Capri suspends operations, bemoans deteriorating economy

HARARE- Innscor subsidiary, Capri says the local market has shrunk severely due to the disparities between the RTGS and the United States dollar, a situation which needs to be addressed as local market is vital to business survival.

Speaking during a breakfast meeting hosted by the Confederation of Zimbabwe Industries (CZI) on Thursday, Capri Managing Director, Gary Watson stressed that the local market is key to success of any business.

“We have a declined demand in our home market. Every producer needs a local market, you need high demand of your local market and you need high market share,” he said.

Despite the company having increased its exports, the deteriorating local situation has not helped with the export incentive in RTGS  received from government relatively lower in cross rate terms.
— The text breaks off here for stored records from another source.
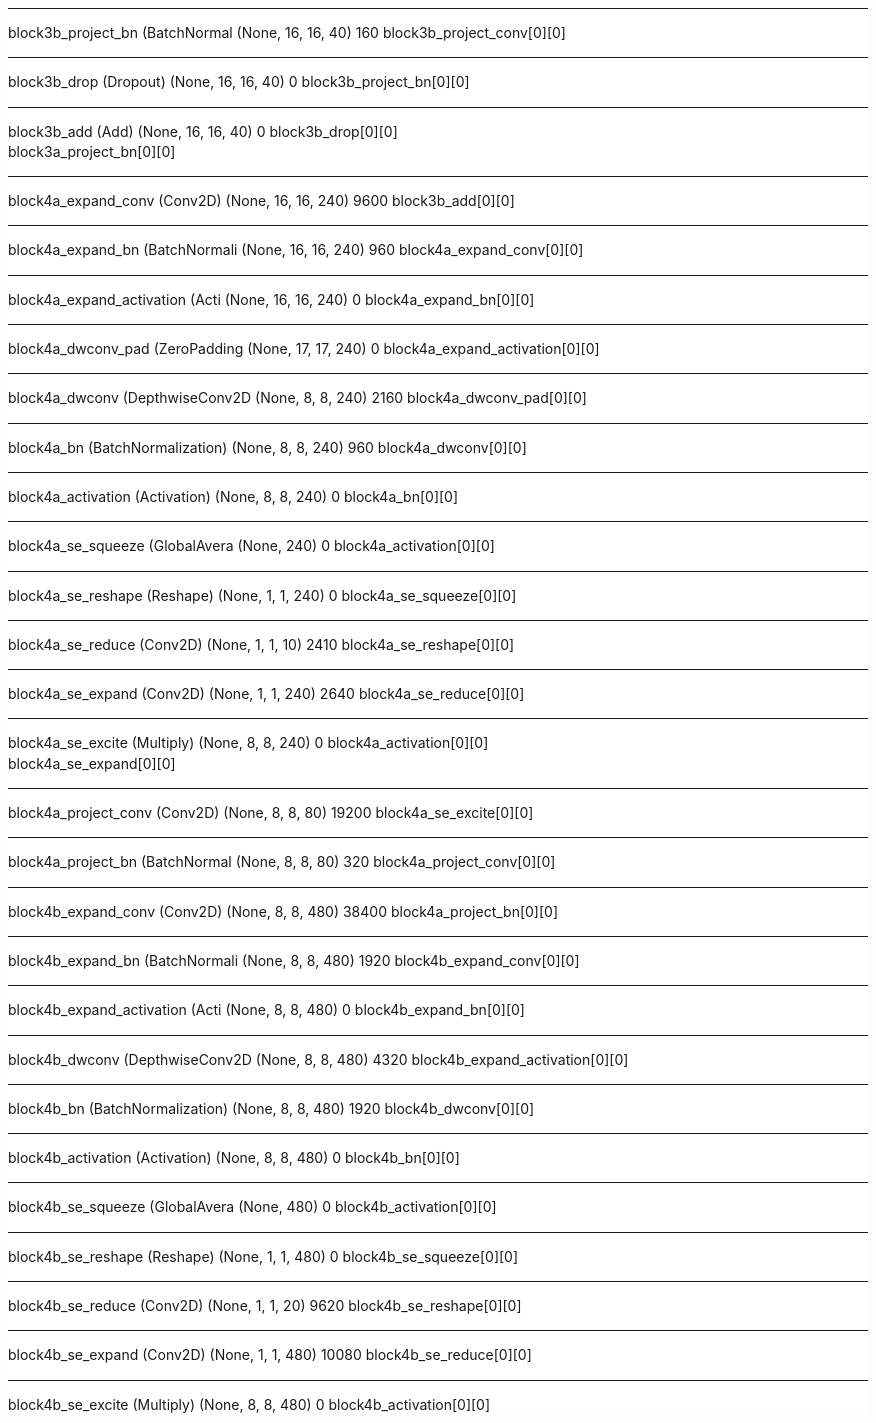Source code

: __________________________________________________________________________________________________
block3b_project_bn (BatchNormal (None, 16, 16, 40)   160         block3b_project_conv[0][0]       
__________________________________________________________________________________________________
block3b_drop (Dropout)          (None, 16, 16, 40)   0           block3b_project_bn[0][0]         
__________________________________________________________________________________________________
block3b_add (Add)               (None, 16, 16, 40)   0           block3b_drop[0][0]               
                                                                 block3a_project_bn[0][0]         
__________________________________________________________________________________________________
block4a_expand_conv (Conv2D)    (None, 16, 16, 240)  9600        block3b_add[0][0]                
__________________________________________________________________________________________________
block4a_expand_bn (BatchNormali (None, 16, 16, 240)  960         block4a_expand_conv[0][0]        
__________________________________________________________________________________________________
block4a_expand_activation (Acti (None, 16, 16, 240)  0           block4a_expand_bn[0][0]          
__________________________________________________________________________________________________
block4a_dwconv_pad (ZeroPadding (None, 17, 17, 240)  0           block4a_expand_activation[0][0]  
__________________________________________________________________________________________________
block4a_dwconv (DepthwiseConv2D (None, 8, 8, 240)    2160        block4a_dwconv_pad[0][0]         
__________________________________________________________________________________________________
block4a_bn (BatchNormalization) (None, 8, 8, 240)    960         block4a_dwconv[0][0]             
__________________________________________________________________________________________________
block4a_activation (Activation) (None, 8, 8, 240)    0           block4a_bn[0][0]                 
__________________________________________________________________________________________________
block4a_se_squeeze (GlobalAvera (None, 240)          0           block4a_activation[0][0]         
__________________________________________________________________________________________________
block4a_se_reshape (Reshape)    (None, 1, 1, 240)    0           block4a_se_squeeze[0][0]         
__________________________________________________________________________________________________
block4a_se_reduce (Conv2D)      (None, 1, 1, 10)     2410        block4a_se_reshape[0][0]         
__________________________________________________________________________________________________
block4a_se_expand (Conv2D)      (None, 1, 1, 240)    2640        block4a_se_reduce[0][0]          
__________________________________________________________________________________________________
block4a_se_excite (Multiply)    (None, 8, 8, 240)    0           block4a_activation[0][0]         
                                                                 block4a_se_expand[0][0]          
__________________________________________________________________________________________________
block4a_project_conv (Conv2D)   (None, 8, 8, 80)     19200       block4a_se_excite[0][0]          
__________________________________________________________________________________________________
block4a_project_bn (BatchNormal (None, 8, 8, 80)     320         block4a_project_conv[0][0]       
__________________________________________________________________________________________________
block4b_expand_conv (Conv2D)    (None, 8, 8, 480)    38400       block4a_project_bn[0][0]         
__________________________________________________________________________________________________
block4b_expand_bn (BatchNormali (None, 8, 8, 480)    1920        block4b_expand_conv[0][0]        
__________________________________________________________________________________________________
block4b_expand_activation (Acti (None, 8, 8, 480)    0           block4b_expand_bn[0][0]          
__________________________________________________________________________________________________
block4b_dwconv (DepthwiseConv2D (None, 8, 8, 480)    4320        block4b_expand_activation[0][0]  
__________________________________________________________________________________________________
block4b_bn (BatchNormalization) (None, 8, 8, 480)    1920        block4b_dwconv[0][0]             
__________________________________________________________________________________________________
block4b_activation (Activation) (None, 8, 8, 480)    0           block4b_bn[0][0]                 
__________________________________________________________________________________________________
block4b_se_squeeze (GlobalAvera (None, 480)          0           block4b_activation[0][0]         
__________________________________________________________________________________________________
block4b_se_reshape (Reshape)    (None, 1, 1, 480)    0           block4b_se_squeeze[0][0]         
__________________________________________________________________________________________________
block4b_se_reduce (Conv2D)      (None, 1, 1, 20)     9620        block4b_se_reshape[0][0]         
__________________________________________________________________________________________________
block4b_se_expand (Conv2D)      (None, 1, 1, 480)    10080       block4b_se_reduce[0][0]          
__________________________________________________________________________________________________
block4b_se_excite (Multiply)    (None, 8, 8, 480)    0           block4b_activation[0][0]         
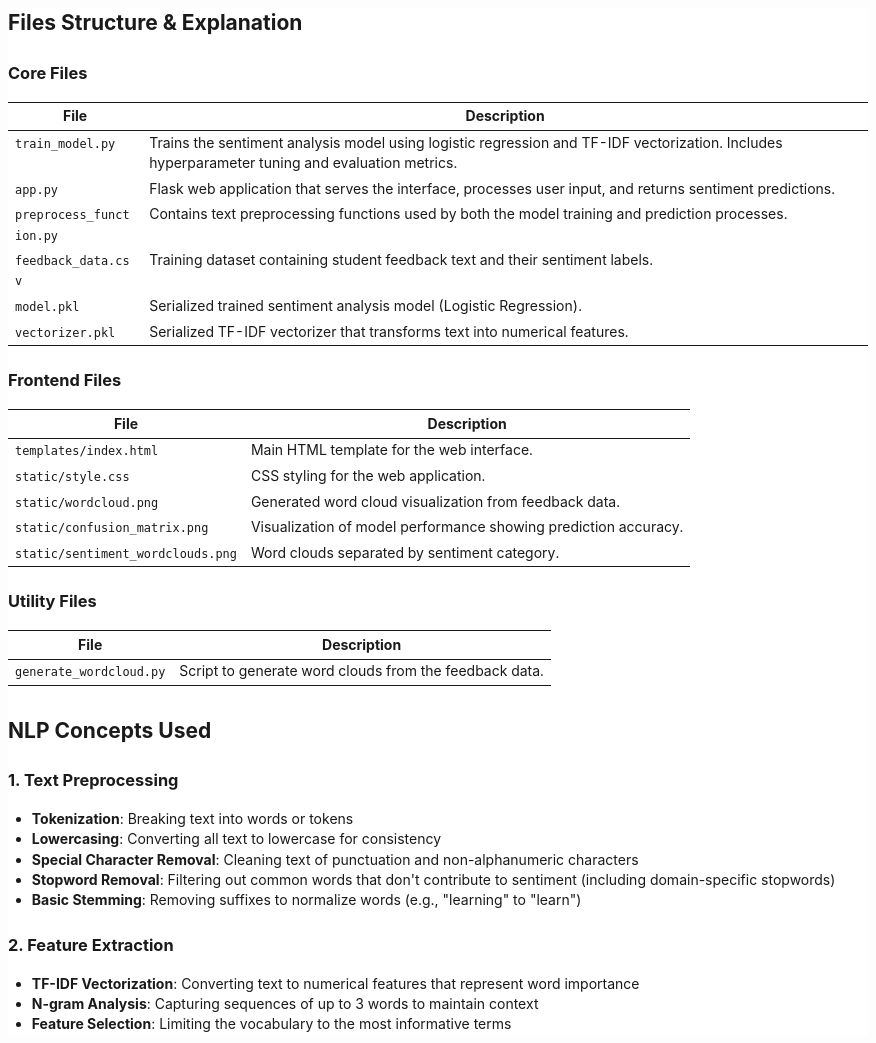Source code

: ## Files Structure & Explanation

### Core Files

| File | Description |
|------|-------------|
| `train_model.py` | Trains the sentiment analysis model using logistic regression and TF-IDF vectorization. Includes hyperparameter tuning and evaluation metrics. |
| `app.py` | Flask web application that serves the interface, processes user input, and returns sentiment predictions. |
| `preprocess_function.py` | Contains text preprocessing functions used by both the model training and prediction processes. |
| `feedback_data.csv` | Training dataset containing student feedback text and their sentiment labels. |
| `model.pkl` | Serialized trained sentiment analysis model (Logistic Regression). |
| `vectorizer.pkl` | Serialized TF-IDF vectorizer that transforms text into numerical features. |

### Frontend Files

| File | Description |
|------|-------------|
| `templates/index.html` | Main HTML template for the web interface. |
| `static/style.css` | CSS styling for the web application. |
| `static/wordcloud.png` | Generated word cloud visualization from feedback data. |
| `static/confusion_matrix.png` | Visualization of model performance showing prediction accuracy. |
| `static/sentiment_wordclouds.png` | Word clouds separated by sentiment category. |

### Utility Files

| File | Description |
|------|-------------|
| `generate_wordcloud.py` | Script to generate word clouds from the feedback data. |

## NLP Concepts Used

### 1. Text Preprocessing
- **Tokenization**: Breaking text into words or tokens
- **Lowercasing**: Converting all text to lowercase for consistency
- **Special Character Removal**: Cleaning text of punctuation and non-alphanumeric characters
- **Stopword Removal**: Filtering out common words that don't contribute to sentiment (including domain-specific stopwords)
- **Basic Stemming**: Removing suffixes to normalize words (e.g., "learning" to "learn")

### 2. Feature Extraction
- **TF-IDF Vectorization**: Converting text to numerical features that represent word importance
- **N-gram Analysis**: Capturing sequences of up to 3 words to maintain context
- **Feature Selection**: Limiting the vocabulary to the most informative terms
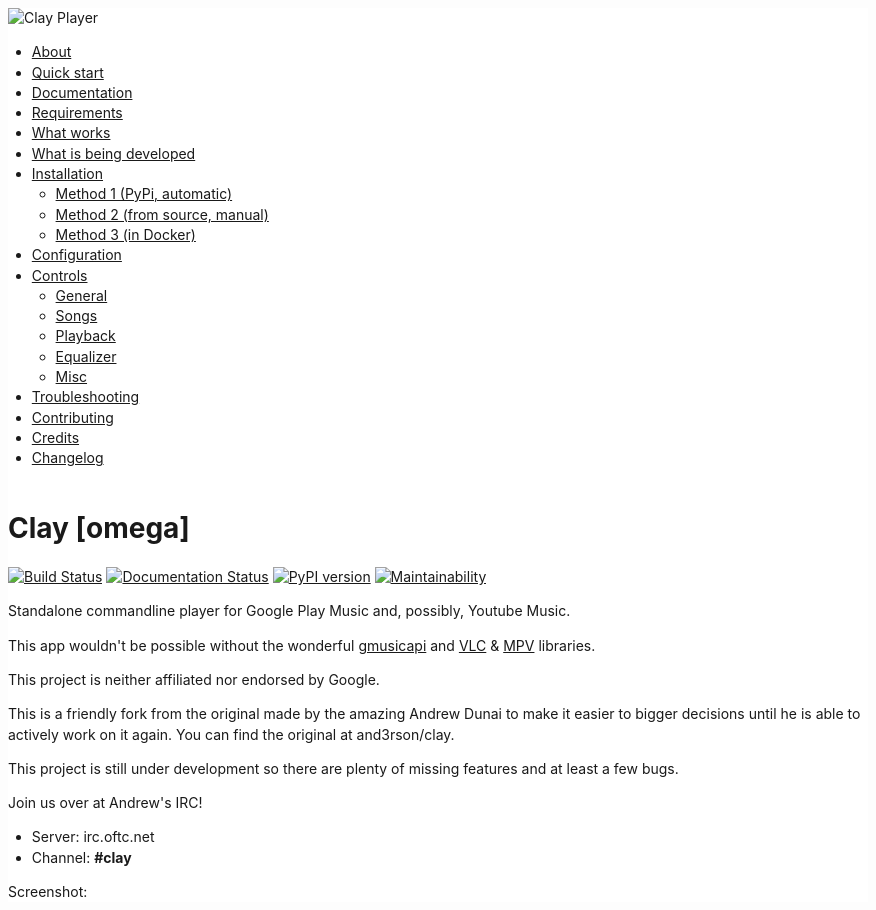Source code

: ![Clay Player](./images/clay-banner.png)

- [About](#clay-beta)
- [Quick start](#quick-start)
- [Documentation](#documentation)
- [Requirements](#requirements)
- [What works](#what-works)
- [What is being developed](#what-is-being-developed)
- [Installation](#installation)
  * [Method 1 (PyPi, automatic)](#method-1-pypi-automatic)
  * [Method 2 (from source, manual)](#method-2-from-source-manual)
  * [Method 3 (in Docker)](#method-3-in-docker)
- [Configuration](#configuration)
- [Controls](#controls)
  * [General](#general)
  * [Songs](#songs)
  * [Playback](#playback)
  * [Equalizer](#equalizer)
  * [Misc](#misc)
- [Troubleshooting](#troubleshooting)
- [Contributing](./CONTRIBUTING.rst)
- [Credits](#credits)
- [Changelog](./CHANGELOG.rst)

# Clay [omega]

[![Build Status](https://travis-ci.org/and3rson/clay.svg?branch=master)](https://travis-ci.org/and3rson/clay) [![Documentation Status](https://readthedocs.org/projects/clay/badge/?version=latest)](http://clay.readthedocs.io/en/latest/?badge=latest) [![PyPI version](https://badge.fury.io/py/clay-player.svg)](https://badge.fury.io/py/clay-player) [![Maintainability](https://api.codeclimate.com/v1/badges/33fc2ac7949ddd9a51ee/maintainability?1)](https://codeclimate.com/github/and3rson/clay/maintainability)

Standalone commandline player for Google Play Music and, possibly,
Youtube Music.

This app wouldn't be possible without the wonderful [gmusicapi] and [VLC] & [MPV] libraries.

This project is neither affiliated nor endorsed by Google.


This is a friendly fork from the original made by the amazing Andrew
Dunai to make it easier to bigger decisions until he is able to
actively work on it again. You can find the original at and3rson/clay.

This project is still under development so there are plenty of missing
features and at least a few bugs.

Join us over at Andrew's IRC!

- Server: irc.oftc.net
- Channel: **#clay**

Screenshot:


[gmusicapi]: https://github.com/simon-weber/gmusicapi
[VLC]: https://wiki.videolan.org/python_bindings
[MPV]: https://mpv.io/
[urwid]: http://www.urwid.org/
[pyyaml]: https://github.com/yaml/pyyaml
[PyGObject]: https://pygobject.readthedocs.io/en/latest/getting_started.html
[Keybinder]: https://github.com/kupferlauncher/keybinder
[setproctitle]: https://pypi.org/project/setproctitle/
[pydbus]: https://github.com/LEW21/pydbus
[Pillow]: https://pillow.readthedocs.io/en/5.3.x/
“We have grown our exports, we’ve grown our products exporting to Zambia, DRC, Malawi and we exporting to Mozambique now,” he said.

“So our exports have been on the growth point and the government has been giving incentive which is assisting us to and essentially the export incentive is driving us to get market share in different countries. But what’s happen now is the export incentive is in RTGS which has fallen four times in real terms.”

Watson says the deteriorating local economy has left the company in a conundrum failing to payoff debt accrued from its suppliers because they are struggling to get the foreign currency to service the debt.

“So we are kind of also stuck in a rock and hard place,” he said.

With the economic state diminishing, most businesses have been left in a tight corner with the costs of production and operation increasing in the face of foreign currency and cash shortages.

Watson called upon the relevant authorities to address the worsening economic situation in order to get the country back on track and drive business forward, or else the country risks losing more skilled labour force  searching for greener pastures to countries like South Africa.

“Normally at the end of the year we make a decision to pay bonuses, but this year bonus was their (employees) salaries just to make sure they survive because also we build up the skill of those people who work in our factories and we have to retain them,” he said.